The SLOPE and INTERCEPT functions return the same slope and Y-intercept values. If you do not want to use array functions, you can use these functions instead. Aside from the LINEST, these functions do not have any other optional arguments.
=SLOPE(B2:B21,A2:A21)
=INTERCEPT(B2:B21,A2:A21)
The CORREL function returns the correlation coefficient of two arrays. You can use the correlation coefficient to determine how strongly the two variables are related to each other. This value can also be shown in an analysis created with the Regression tool. This coefficient is named Multiple R.
You can generate residual values using the slope and Y-intercept. Based on the y = bx + a formula, you need to multiply the slope with the X value, and add the Y-intercept.
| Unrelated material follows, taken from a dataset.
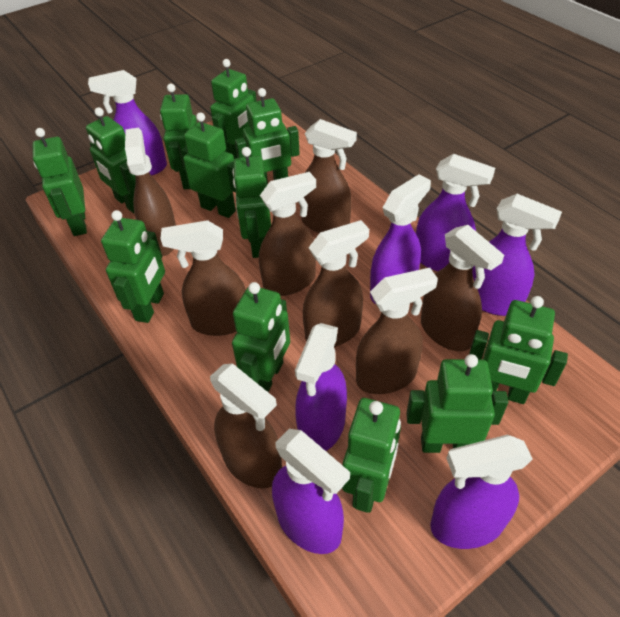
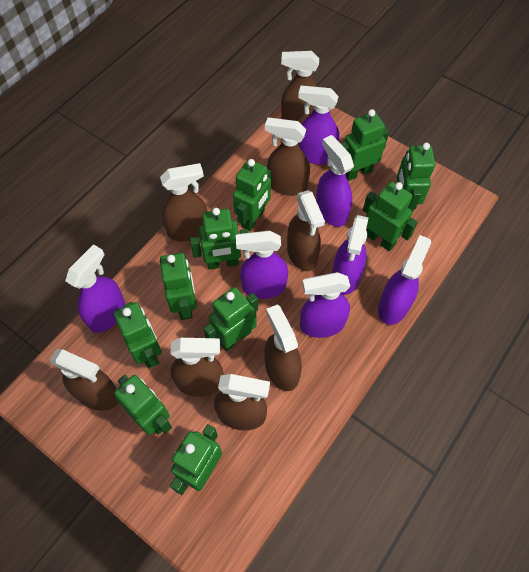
green robot: 12 -> 10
The difference between the actual Y and predicted Y gives the residual value.
Assume that we call the slope and intercept values “slope” and “y_intercept”. Our formula for the first predicted value becomes:
=A2*slope+y_intercept
The formula to find the difference between predicted and actual value would be,
=B2-G2
We then copy down both formulas to generate the values for each value in our data table.
Regression Graph
Visualizing data is one of the easiest way to identify outliers and compare multiple elements. Excel versions 2010 or newer support Trendlines. This is a powerful tool that can show the regression between two series without any calculations.
Make sure that the independent variables (X) are on the first column, and dependent variables (Y) are on the second. Then, select your data table to start creating a chart.
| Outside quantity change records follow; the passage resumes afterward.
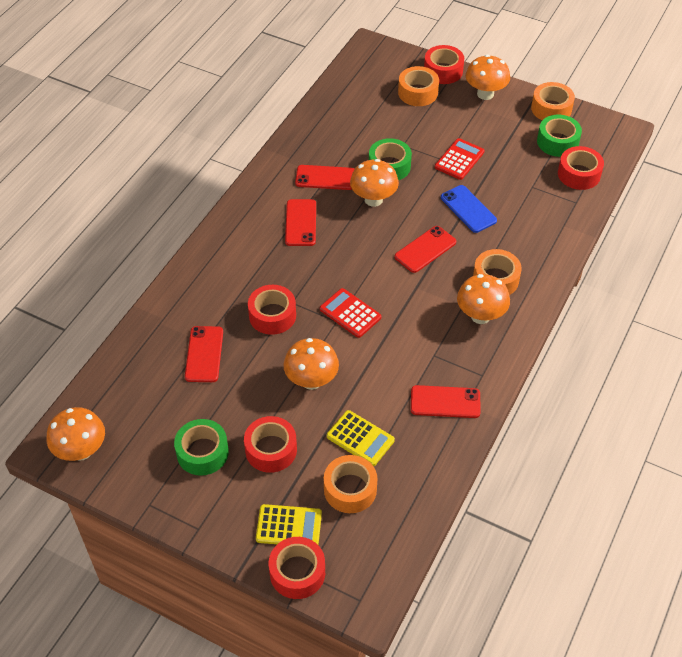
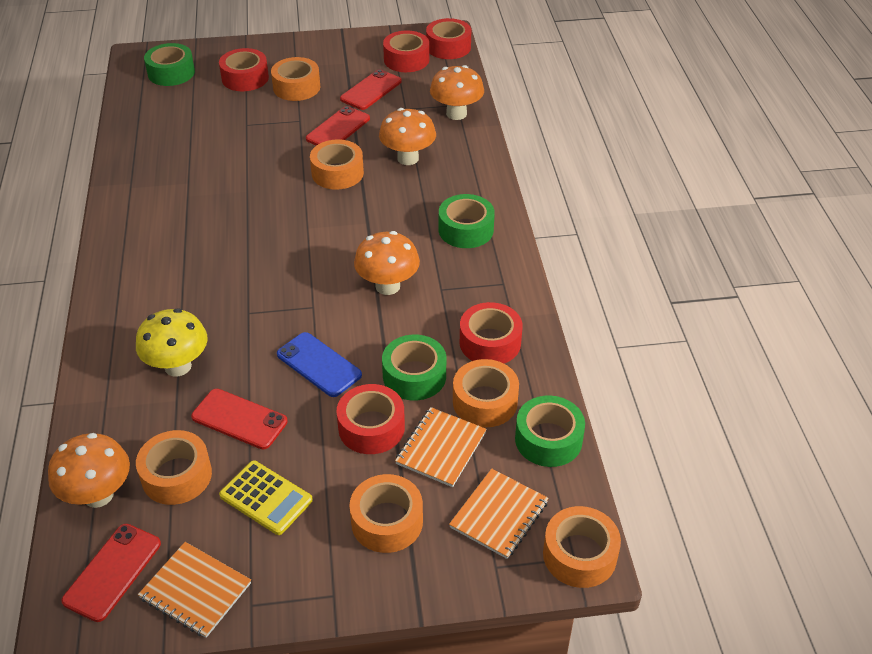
green tape: 3 -> 4
orange mushroom: 5 -> 4
orange notebook: 0 -> 3
orange tape: 4 -> 6
red calculator: 2 -> 0
red phone: 5 -> 4
yellow calculator: 2 -> 1
yellow mushroom: 0 -> 1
Create a Scatter Chart from INSERT > Scatter (Charts)
Add a linear Trendline by using the plus sign next to chart, or right-click a data point.
The trendline formula does the same thing as the Regression tool and Formula methods. You can also improve the looks with few modifications. Double-click on the trendline to open options pane.
You can add an Equation Formula and R2 values to the chart by enabling the related options in the Format Trendline menu.
You can also modify the chart properties like the color of the trendline, the chart and axis titles, and axis formatting from the same menu.